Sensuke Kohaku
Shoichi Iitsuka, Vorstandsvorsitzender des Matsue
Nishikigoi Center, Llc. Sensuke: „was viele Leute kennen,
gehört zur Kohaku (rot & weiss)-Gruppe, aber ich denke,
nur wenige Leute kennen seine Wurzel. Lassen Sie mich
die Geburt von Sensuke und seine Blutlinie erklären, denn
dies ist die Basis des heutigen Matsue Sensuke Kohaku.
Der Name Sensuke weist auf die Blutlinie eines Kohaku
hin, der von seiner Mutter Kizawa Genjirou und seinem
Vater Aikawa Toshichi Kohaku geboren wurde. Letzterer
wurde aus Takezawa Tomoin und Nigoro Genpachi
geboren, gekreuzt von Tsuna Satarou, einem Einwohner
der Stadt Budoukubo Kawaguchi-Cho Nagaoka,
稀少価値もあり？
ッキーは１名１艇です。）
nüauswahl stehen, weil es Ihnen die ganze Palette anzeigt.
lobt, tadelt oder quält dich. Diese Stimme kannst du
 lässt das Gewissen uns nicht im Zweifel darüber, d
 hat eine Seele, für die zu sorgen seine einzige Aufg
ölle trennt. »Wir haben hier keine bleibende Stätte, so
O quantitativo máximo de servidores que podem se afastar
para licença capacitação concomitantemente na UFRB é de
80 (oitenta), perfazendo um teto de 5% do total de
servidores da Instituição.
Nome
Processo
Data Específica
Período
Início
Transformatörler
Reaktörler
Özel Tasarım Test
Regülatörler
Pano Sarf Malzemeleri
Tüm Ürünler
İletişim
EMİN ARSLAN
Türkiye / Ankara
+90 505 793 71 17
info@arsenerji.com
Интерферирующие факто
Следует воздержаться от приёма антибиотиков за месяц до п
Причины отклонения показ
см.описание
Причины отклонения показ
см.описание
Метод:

...

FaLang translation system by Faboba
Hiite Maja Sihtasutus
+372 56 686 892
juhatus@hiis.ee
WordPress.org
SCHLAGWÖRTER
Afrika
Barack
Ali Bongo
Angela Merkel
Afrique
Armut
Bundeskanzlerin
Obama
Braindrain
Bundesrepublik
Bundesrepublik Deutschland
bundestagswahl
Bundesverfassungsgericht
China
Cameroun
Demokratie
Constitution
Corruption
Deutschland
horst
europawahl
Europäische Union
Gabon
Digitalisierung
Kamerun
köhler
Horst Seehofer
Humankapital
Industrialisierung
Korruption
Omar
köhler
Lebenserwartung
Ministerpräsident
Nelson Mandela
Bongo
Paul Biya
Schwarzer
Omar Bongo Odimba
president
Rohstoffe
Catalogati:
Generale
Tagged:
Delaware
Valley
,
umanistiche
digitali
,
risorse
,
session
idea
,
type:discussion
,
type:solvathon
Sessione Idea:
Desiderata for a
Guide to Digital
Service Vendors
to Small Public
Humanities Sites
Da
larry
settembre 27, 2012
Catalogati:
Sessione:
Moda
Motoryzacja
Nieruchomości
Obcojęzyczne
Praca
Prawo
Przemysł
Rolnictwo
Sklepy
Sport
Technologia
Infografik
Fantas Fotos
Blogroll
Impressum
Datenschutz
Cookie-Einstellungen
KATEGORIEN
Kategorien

** What you should do **
Where the listing above reaches the line that contains "wurde aus Takezawa Tomoin und Nigoro Genpachi", start retyping, and finish with the line that contains "lässt das Gewissen"; reproduce those lines exactly and no others.

** Solution for this problem **
wurde aus Takezawa Tomoin und Nigoro Genpachi
geboren, gekreuzt von Tsuna Satarou, einem Einwohner
der Stadt Budoukubo Kawaguchi-Cho Nagaoka,
稀少価値もあり？
ッキーは１名１艇です。）
nüauswahl stehen, weil es Ihnen die ganze Palette anzeigt.
lobt, tadelt oder quält dich. Diese Stimme kannst du
 lässt das Gewissen uns nicht im Zweifel darüber, d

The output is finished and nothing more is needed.